H5N1 bird flu was first detected in a commercial goose farm in China’s Guangdong province in 1996.
Since then the virus has spread significantly in terms of hosts and geography.
In 1997 the first avian to human transmission of H5N1 was detected in Hong Kong. That year, eighteen people got infected, six of them died.
By October 2005 H5N1 breached European borders striking a commercial turkey farm in Western Turkey and backyard poultry patches in Romania’s Danube delta.
Croatia became the first central European nation to register an outbreak in wild birds after the virus was detected in dead mute swans, and by December 2005, Ukraine was reporting widespread cases in its poultry sectors.
By 2006, Europe was facing a full-scale biological blitz as infected wild birds, predominantly swans, were discovered in an increasing number of European countries.
Across the European continent, the infection was largely confined to the wild bird population, with only thirteen out of twenty-four affected nations reporting the presence of the virus in their commercial or backyard poultry flocks.
In most instances, the infection of poultry was successfully limited to between one and ten isolated outbreaks, though Eastern Europe and Russia bore the brunt of the agricultural onslaught.
Romania weathered 163 distinct poultry outbreaks, Russia recorded 149, and Ukraine faced 42 before the initial wave of outbreaks finally declined through 2008 and into 2009.

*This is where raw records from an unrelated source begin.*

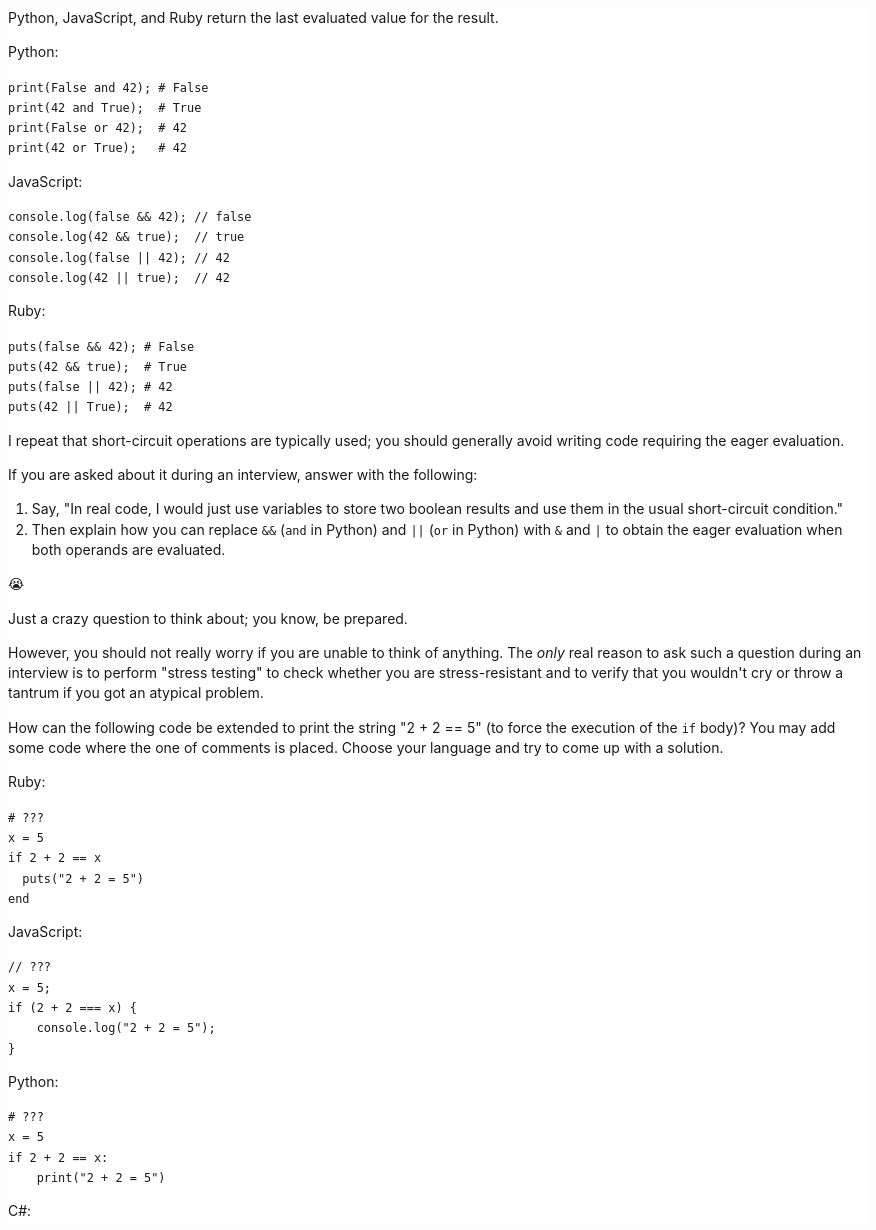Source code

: Python, JavaScript, and Ruby return the last evaluated value for the result.

Python:
```
print(False and 42); # False
print(42 and True);  # True
print(False or 42);  # 42
print(42 or True);   # 42
```
JavaScript:
```
console.log(false && 42); // false
console.log(42 && true);  // true
console.log(false || 42); // 42
console.log(42 || true);  // 42
```
Ruby:
```
puts(false && 42); # False
puts(42 && true);  # True
puts(false || 42); # 42
puts(42 || True);  # 42
```

I repeat that short-circuit operations are typically used; you should generally avoid writing code requiring the eager evaluation.

If you are asked about it during an interview, answer with the following:
1. Say, "In real code, I would just use variables to store two boolean results and use them in the usual short-circuit condition."
1. Then explain how you can replace `&&` (`and` in Python) and `||` (`or` in Python) with `&` and `|` to obtain the eager evaluation when both operands are evaluated.

😭

Just a crazy question to think about; you know, be prepared.

However, you should not really worry if you are unable to think of anything. The _only_ real reason to ask such a question during an interview is to perform "stress testing" to check whether you are stress-resistant and to verify that you wouldn't cry or throw a tantrum if you got an atypical problem.

How can the following code be extended to print the string "2 + 2 == 5" (to force the execution of the `if` body)? You may add some code where the one of comments is placed. Choose your language and try to come up with a solution.

Ruby:
```
# ???
x = 5
if 2 + 2 == x
  puts("2 + 2 = 5")
end
```
JavaScript:
```
// ???
x = 5;
if (2 + 2 === x) {
    console.log("2 + 2 = 5");
}
```
Python:
```
# ???
x = 5
if 2 + 2 == x:
    print("2 + 2 = 5")
```
C#:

The last incursions of the virus during that specific era were detected in wild birds in Bavaria, Germany, and the remote Tyva Republic of Eastern Russia.
National health data revealed an estimated tens of millions of both wild and domestic birds died from or were culled due to the virus across Europe during that four-year window.
While exact individual death tolls for wild birds remain undocumented, surveillance data from national institutes of health confirmed mass mortalities across various European wild species.
More concerningly, the virus forced its way into the European mammalian world, infecting red foxes, Eurasian otters, Arctic foxes, badgers, polecats, raccoon dogs, harbour seals, grey seals, and porpoises.
The virus eventually breached domestic lines, infecting ordinary household cats and dogs, before tearing through commercial mink farms in large-scale outbreaks that confirmed mammal-to-mammal transmission.
The spillover into livestock became official when the Netherlands reported H5N1 antibodies in dairy cows.
According to official data compiled by the World Health Organisation, a total of 933 people worldwide have contracted H5N1 influenza, and 477 of those patients died, representing a fierce 48 per cent mortality rate.